Review of We Are Pirates, a novel by Daniel Handler.
Life is a mess of people and desires and the rules that bind us together. Sometimes those rules are written, sometimes they’re held true by the majority of us without having to say it out loud. Stealing, we say, is wrong. But life is about the exchange of goods. By nature, we steal what is stolen from us.
… Okay, trust me. That opening is way less pretentious than the one I was attempting before.
Set in modern San Francisco, the book tells the story of a moody fourteen-year-old Gwen Needle, who is fourteen, and unhappy with her life, her family, her world and the rules that govern it. It also tells the story of his father, Phil Needle, who is having a difficulty trying to feed his family and doesn’t realise that he’s having a difficult trying to hide that fact. Gwen, in an attempt to escape from his unfair world, took off with her friends to become actual, legit, in-the-open-seas, pirates. In the meantime, Phil is trying his hardest to find some buried treasures of his business and by the time he realised what his daughter was up to, it was too late for him.

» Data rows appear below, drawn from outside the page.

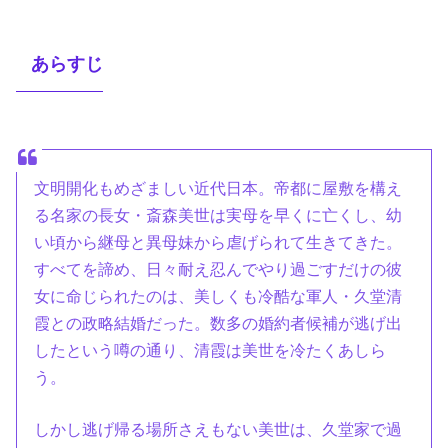
あらすじ
文明開化もめざましい近代日本。帝都に屋敷を構え
る名家の長女・斎森美世は実母を早くに亡くし、幼
い頃から継母と異母妹から虐げられて生きてきた。
すべてを諦め、日々耐え忍んでやり過ごすだけの彼
女に命じられたのは、美しくも冷酷な軍人・久堂清
霞との政略結婚だった。数多の婚約者候補が逃げ出
したという噂の通り、清霞は美世を冷たくあしら
う。
しかし逃げ帰る場所さえもない美世は、久堂家で過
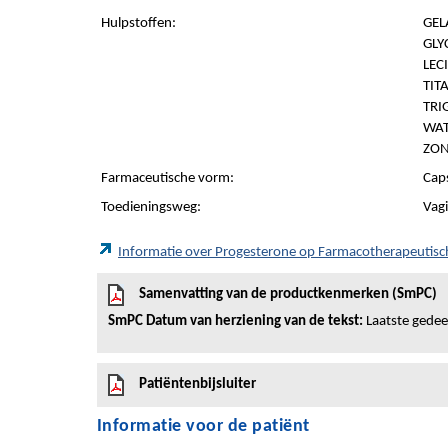
Hulpstoffen:
GEL
GLY
LEC
TIT
TRI
WAT
ZON
Farmaceutische vorm:
Caps
Toedieningsweg:
Vagi
Informatie over Progesterone op Farmacotherapeutis
Samenvatting van de productkenmerken (SmPC)
SmPC Datum van herziening van de tekst:
Laatste gedeel
Patiëntenbijsluiter
Informatie voor de patiënt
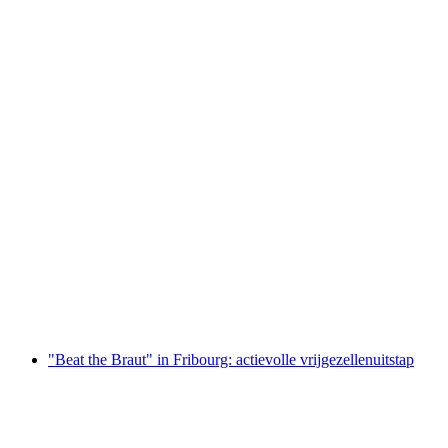
"Versla de Bruid" in Fribourg: actievolle
vrijgezellenfeest
per persoon
vanaf €333
"Beat the Braut" in Fribourg: actievolle vrijgezellenuitstap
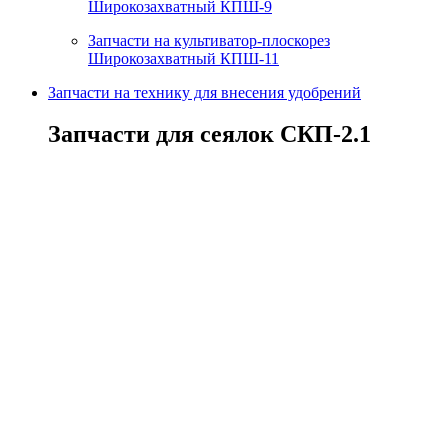
Широкозахватный КПШ-9
Запчасти на культиватор-плоскорез
Широкозахватный КПШ-11
Запчасти на технику для внесения удобрений
Запчасти для сеялок СКП-2.1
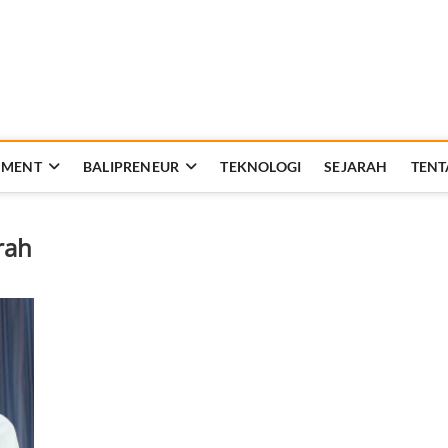
Rakyat Bali
AT KEHIDUPAN DAN BERBANGSA
NMENT
BALIPRENEUR
TEKNOLOGI
SEJARAH
TENT
rah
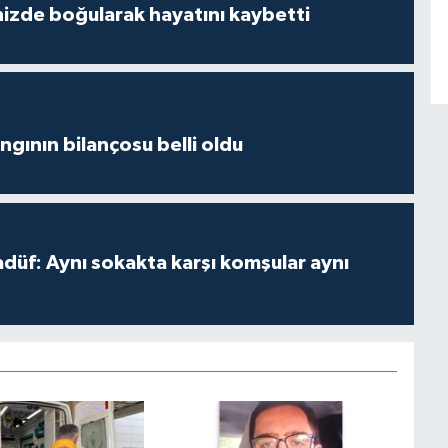
izde boğularak hayatını kaybetti
ngının bilançosu belli oldu
adüf: Aynı sokakta karşı komşular aynı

It’s a story about teenagers, both from the view of being teenagers (the world is larger than our home, the rules imposed, everything is unfair) and from the side of the adults (those kids don’t know what they have, the pressure of time and money and life and family, the inability to find the opportunity to express love). It’s a story about the search of happiness, amidst a world that keeps on going, even without us. It’s a story about being people, whose world can stops and boxes itself in, no matter how the world at large revolves.
In the much less wordy words written in the book itself, “it’s a human interest story, because humans are interested in it.”
The premise is strangely unfantastic, but, like the world itself, everything is fantastic through the way it’s told, through how you view it. And the book’s narration, like the pirates of old, tells this story without caring for established methods and styles and phrases. It rolls on with the force of its own momentum, carried by the wind it blows on itself. It takes you from setting to setting without a pause, dropping actions and feelings and mixing them into a sort of word cocktail. It’s gleeful and full of mayhem and it’s best read without paying attention to detail, only taking in those details through some subliminal thought processing.
We Are Pirates is a strange strange strange novel. It doesn’t care for what story it’s trying to tell but it tells it anyway, sincerely and with grace. It’s often funny but does not care that it is funny, it’s often dark and but does not care that it has crossed some moral boundary. It’s something completely new and unexpected, like dropping actual arr!-ing pirates in modern San Francisco.
Let’s see. I guess a 4 or 3 stars out of 5 would be good, but it’s honestly not the sort of book you can put through some rating system. I like it, in a way, and would recommend it if you have the guts for it, if you’re ready for a ride.